> EXERCISE:
Lines from the listing below that contain the string "elbow" are to be reported.

> RECORDS:
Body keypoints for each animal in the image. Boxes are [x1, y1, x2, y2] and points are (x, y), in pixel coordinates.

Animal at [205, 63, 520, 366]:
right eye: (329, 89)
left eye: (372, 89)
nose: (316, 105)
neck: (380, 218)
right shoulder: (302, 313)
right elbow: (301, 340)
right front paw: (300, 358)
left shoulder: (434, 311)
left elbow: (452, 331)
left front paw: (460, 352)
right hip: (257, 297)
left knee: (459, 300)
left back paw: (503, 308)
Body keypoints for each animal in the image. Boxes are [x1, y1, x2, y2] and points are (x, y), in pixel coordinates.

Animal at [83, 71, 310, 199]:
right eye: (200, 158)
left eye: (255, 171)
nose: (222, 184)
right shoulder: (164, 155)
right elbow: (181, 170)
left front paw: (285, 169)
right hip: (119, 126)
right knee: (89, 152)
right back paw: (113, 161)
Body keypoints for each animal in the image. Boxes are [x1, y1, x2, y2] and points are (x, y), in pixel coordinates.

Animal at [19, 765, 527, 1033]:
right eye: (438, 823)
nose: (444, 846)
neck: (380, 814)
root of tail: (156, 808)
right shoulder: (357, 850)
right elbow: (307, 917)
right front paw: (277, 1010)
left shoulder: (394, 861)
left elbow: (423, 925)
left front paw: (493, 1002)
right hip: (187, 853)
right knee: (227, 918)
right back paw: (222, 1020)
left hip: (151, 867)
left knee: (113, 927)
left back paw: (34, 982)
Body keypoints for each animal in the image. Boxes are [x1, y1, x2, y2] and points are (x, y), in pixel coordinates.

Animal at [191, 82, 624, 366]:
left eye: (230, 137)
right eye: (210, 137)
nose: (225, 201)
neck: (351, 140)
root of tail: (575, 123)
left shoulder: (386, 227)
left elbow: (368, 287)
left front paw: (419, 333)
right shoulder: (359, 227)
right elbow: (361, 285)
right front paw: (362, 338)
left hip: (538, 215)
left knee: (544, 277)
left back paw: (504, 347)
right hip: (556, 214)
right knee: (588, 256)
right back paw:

> THE ANSWER:
right elbow: (301, 340)
left elbow: (452, 331)
right elbow: (181, 170)
right elbow: (307, 917)
left elbow: (423, 925)
left elbow: (368, 287)
right elbow: (361, 285)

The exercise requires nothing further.